▶ [Dataset content]:
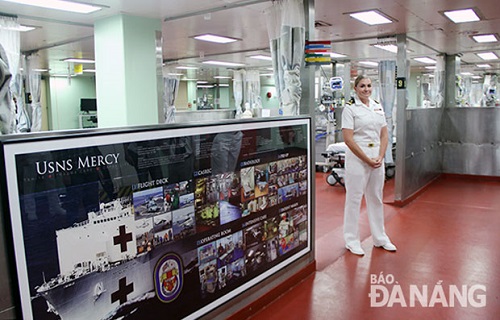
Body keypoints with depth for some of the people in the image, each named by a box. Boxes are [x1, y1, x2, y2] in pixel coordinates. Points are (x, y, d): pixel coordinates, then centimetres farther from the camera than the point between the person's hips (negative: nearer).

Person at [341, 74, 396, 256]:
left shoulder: (378, 106, 11)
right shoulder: (350, 108, -6)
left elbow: (384, 135, 11)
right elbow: (348, 139, -13)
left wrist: (380, 157, -4)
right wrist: (367, 160, -13)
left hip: (377, 158, 6)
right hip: (357, 158, -6)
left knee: (376, 198, 15)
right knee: (354, 199, 2)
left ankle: (380, 238, 29)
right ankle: (351, 241, 15)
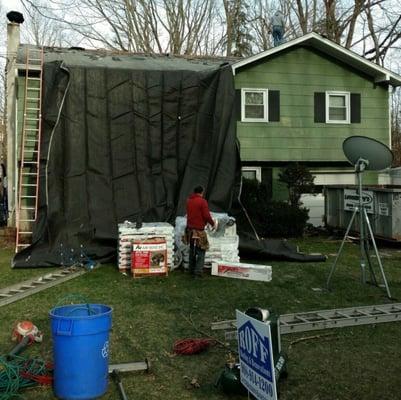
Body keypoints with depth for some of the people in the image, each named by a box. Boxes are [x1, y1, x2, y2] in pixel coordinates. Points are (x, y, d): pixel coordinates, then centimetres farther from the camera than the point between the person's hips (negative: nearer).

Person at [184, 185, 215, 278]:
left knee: (192, 250, 18)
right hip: (199, 230, -7)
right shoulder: (202, 201, -13)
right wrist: (213, 223, 3)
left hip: (190, 229, 7)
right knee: (201, 251, 0)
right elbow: (206, 215, -15)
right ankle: (198, 272, -6)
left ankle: (191, 270, 24)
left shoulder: (188, 200, 9)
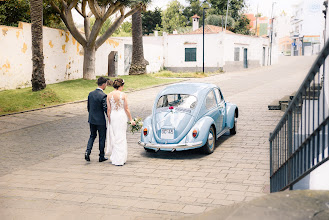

▶ [What you should do]: Please render the part of the data that opens with the line containing "right hip: (199, 230, -7)" and runs through the end of the data, that line included, as a Markdown table with the columns Row and Line, numbering each line and leaving out blank lines and pictures.

▶ [Your solution]:
| Row | Line |
|---|---|
| 1 | right hip: (199, 230, -7) |
| 2 | right shoulder: (202, 201, -13) |
| 3 | right wrist: (213, 223, 3) |
| 4 | left hip: (190, 229, 7) |
| 5 | right knee: (201, 251, 0) |
| 6 | right elbow: (206, 215, -15) |
| 7 | right ankle: (198, 272, -6) |
| 8 | left ankle: (191, 270, 24) |
| 9 | left shoulder: (188, 200, 9) |